A Route Licence allows you to fly on routes either wholly or partly outside the United Kingdom or associated territories.

You must already hold an air operator certificate and an operating licence to apply for a route licence.

Apply for a Route Licence

To apply for a route licence complete form CPG 2901.

You will need to send the completed form to:


Route Licences are granted by the Civil Aviation Authority (CAA).

Full details of requirements to qualify for a Route Licence are available in the publication Official Record Series 1 – Licensing UK Airlines.

If you have any queries or to discuss your application, please contact the CAA.

Area covered by a Route Licence

Despite their name, Route Licences do not normally cover just a single route.

Usually, a Route Licence will permit any operations that are within the area permitted by the holder’s Air Operator Certificate (AOC), though there may be specific restrictions placed in specific circumstances.
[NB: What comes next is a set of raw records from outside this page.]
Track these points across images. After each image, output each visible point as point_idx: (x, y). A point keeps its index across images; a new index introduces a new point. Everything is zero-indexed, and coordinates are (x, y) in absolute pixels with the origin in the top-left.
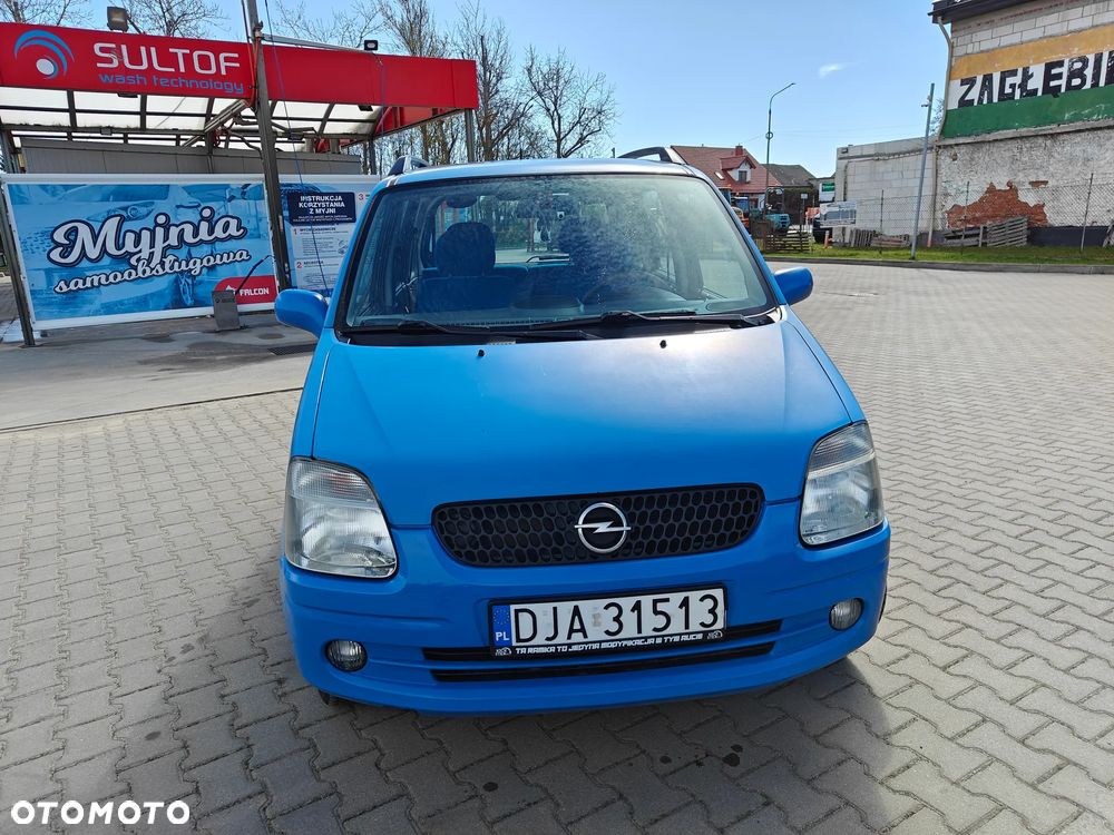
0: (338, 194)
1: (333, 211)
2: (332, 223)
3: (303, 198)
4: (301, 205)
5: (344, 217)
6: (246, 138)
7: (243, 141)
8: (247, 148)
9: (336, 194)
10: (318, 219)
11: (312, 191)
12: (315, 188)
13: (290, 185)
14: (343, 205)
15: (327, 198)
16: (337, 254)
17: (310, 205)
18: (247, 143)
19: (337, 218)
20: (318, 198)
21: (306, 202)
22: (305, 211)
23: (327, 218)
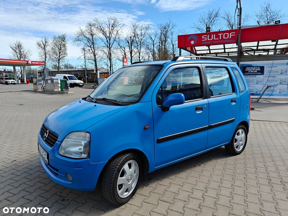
0: (259, 67)
1: (256, 71)
2: (255, 75)
3: (247, 68)
4: (246, 70)
5: (260, 73)
6: (248, 52)
7: (247, 53)
8: (248, 55)
9: (257, 67)
10: (251, 74)
11: (250, 66)
12: (251, 65)
13: (244, 65)
14: (260, 70)
15: (255, 68)
16: (255, 84)
17: (249, 70)
18: (248, 53)
19: (257, 73)
20: (252, 68)
21: (248, 69)
22: (247, 72)
23: (254, 74)
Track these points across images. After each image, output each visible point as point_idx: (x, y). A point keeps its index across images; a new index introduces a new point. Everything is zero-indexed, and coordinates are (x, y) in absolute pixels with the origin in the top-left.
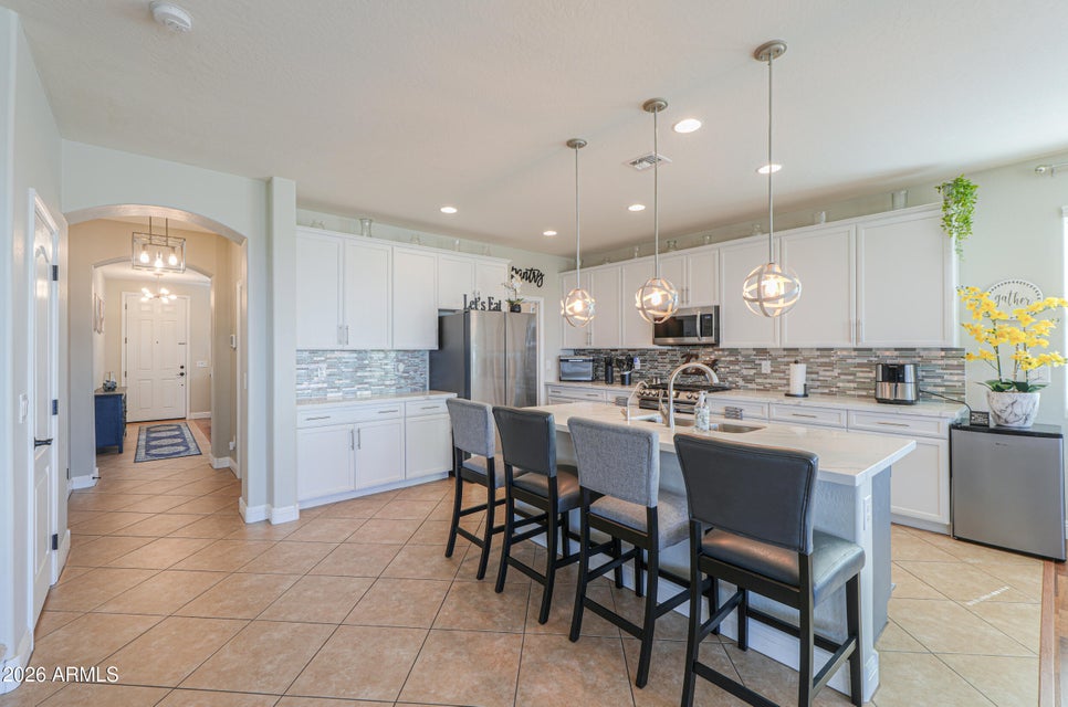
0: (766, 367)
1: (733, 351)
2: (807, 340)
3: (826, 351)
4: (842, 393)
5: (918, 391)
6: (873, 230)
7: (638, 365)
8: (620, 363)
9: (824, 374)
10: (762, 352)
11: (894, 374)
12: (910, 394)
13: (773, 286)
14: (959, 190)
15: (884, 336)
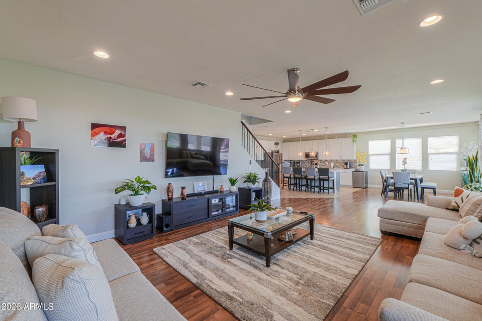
0: (327, 163)
1: (321, 160)
2: (334, 158)
3: (337, 160)
4: (340, 167)
5: (350, 166)
6: (343, 140)
7: (301, 163)
8: (297, 163)
9: (337, 164)
10: (326, 160)
11: (346, 164)
12: (349, 167)
13: (327, 153)
14: (355, 136)
15: (346, 158)
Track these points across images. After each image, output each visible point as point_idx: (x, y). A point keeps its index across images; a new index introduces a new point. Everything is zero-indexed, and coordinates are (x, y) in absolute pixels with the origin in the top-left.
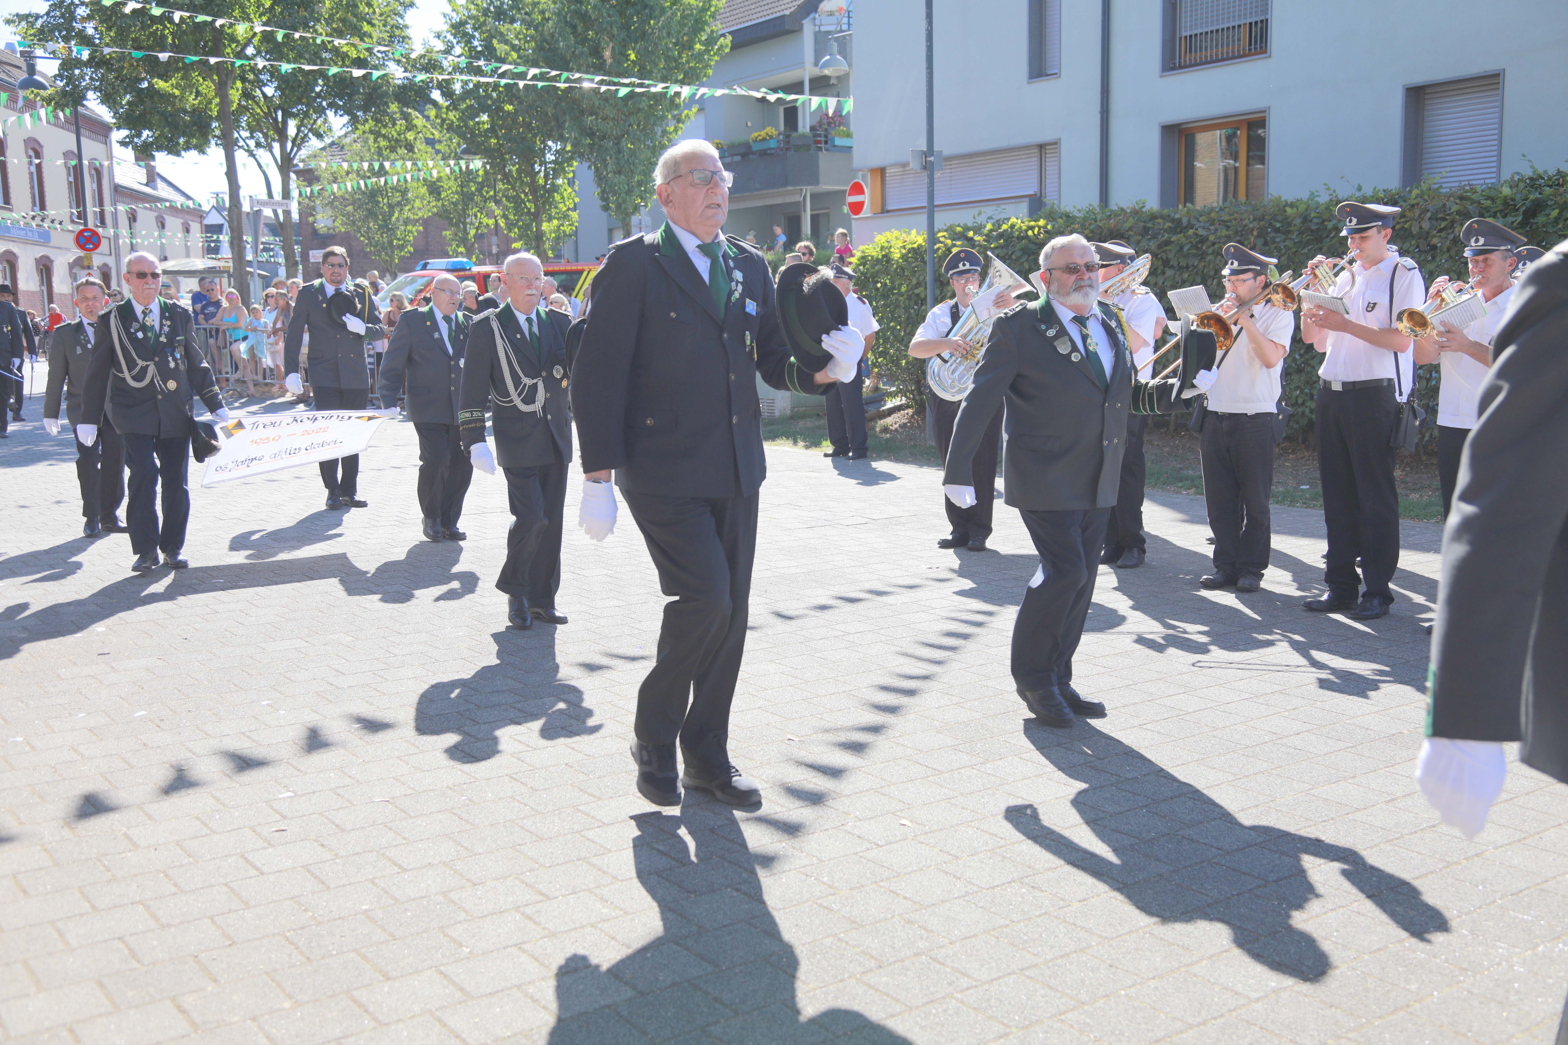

Designation by the Secretary of State

Flights between the UK and third countries are limited by bilateral Air Service Agreements.

To operate scheduled commercial flights to a given country, an air carrier will need to be designated by the Secretary of State under the terms of the Air Service Agreement in place between the UK and the destination country, in addition to holding a Route Licence.

The grant of a Route Licence does not guarantee designation by the Secretary of State.

Statutory publication of applications and objections procedure

There are statutory procedures for the processing of Route Licence applications, set out in The Civil Aviation Authority Regulations 1991 (as amended from time to time). These allow for the publication of an application and give an opportunity for objections to be made by licence holders or other interested parties.

In normal circumstances we will publish an application in its weekly Licensing Notices as soon as possible after receipt, allowing 21 days for objections to be made.

If a valid objection is made, we will publish a decision in writing following a public hearing at which the applicant and objector may make representations.

Previous decisions are available on the Decisions page.

We aim to make and publish decisions promptly if a public hearing is required. The process will normally take two months from the end of the objection period.